*** Opening DATASET RECORDS ***
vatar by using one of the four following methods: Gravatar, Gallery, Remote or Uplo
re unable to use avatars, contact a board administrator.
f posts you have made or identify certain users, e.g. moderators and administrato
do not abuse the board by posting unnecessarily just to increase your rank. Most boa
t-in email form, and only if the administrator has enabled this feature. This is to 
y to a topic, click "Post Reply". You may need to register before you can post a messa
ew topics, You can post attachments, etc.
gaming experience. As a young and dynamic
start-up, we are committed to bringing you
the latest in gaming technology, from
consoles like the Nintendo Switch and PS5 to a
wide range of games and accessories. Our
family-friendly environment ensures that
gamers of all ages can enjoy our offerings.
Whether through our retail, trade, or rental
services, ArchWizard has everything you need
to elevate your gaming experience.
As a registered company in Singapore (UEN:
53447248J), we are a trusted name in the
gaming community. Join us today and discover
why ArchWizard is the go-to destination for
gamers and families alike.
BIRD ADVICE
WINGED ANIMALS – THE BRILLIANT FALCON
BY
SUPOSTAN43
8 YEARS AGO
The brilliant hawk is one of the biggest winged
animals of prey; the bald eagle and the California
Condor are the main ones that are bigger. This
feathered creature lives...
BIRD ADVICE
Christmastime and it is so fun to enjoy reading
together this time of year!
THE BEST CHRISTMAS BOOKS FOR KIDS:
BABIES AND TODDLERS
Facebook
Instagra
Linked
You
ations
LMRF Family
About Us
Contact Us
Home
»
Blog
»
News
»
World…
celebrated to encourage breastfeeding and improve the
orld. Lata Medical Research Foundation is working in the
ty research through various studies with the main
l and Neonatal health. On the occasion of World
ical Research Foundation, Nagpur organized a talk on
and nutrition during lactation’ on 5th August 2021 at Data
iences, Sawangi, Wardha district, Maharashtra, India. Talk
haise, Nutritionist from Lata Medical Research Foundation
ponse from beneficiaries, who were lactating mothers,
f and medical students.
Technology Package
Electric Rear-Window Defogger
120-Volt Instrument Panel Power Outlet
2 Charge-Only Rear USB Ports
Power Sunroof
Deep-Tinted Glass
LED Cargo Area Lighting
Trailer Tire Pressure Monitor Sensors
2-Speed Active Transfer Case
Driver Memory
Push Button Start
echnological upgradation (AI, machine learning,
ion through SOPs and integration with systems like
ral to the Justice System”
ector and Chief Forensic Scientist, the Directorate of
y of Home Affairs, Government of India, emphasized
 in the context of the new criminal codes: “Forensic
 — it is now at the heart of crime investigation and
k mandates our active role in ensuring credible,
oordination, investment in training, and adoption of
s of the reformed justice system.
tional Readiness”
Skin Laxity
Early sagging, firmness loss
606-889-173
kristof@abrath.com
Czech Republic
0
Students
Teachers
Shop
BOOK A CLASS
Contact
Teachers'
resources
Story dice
*** Closing DATASET RECORDS ***
PROBLEM DETAILS: Filter these records, keeping every line where the word "with" occurs.

ANSWER SPACE:
ty research through various studies with the main
ion through SOPs and integration with systems like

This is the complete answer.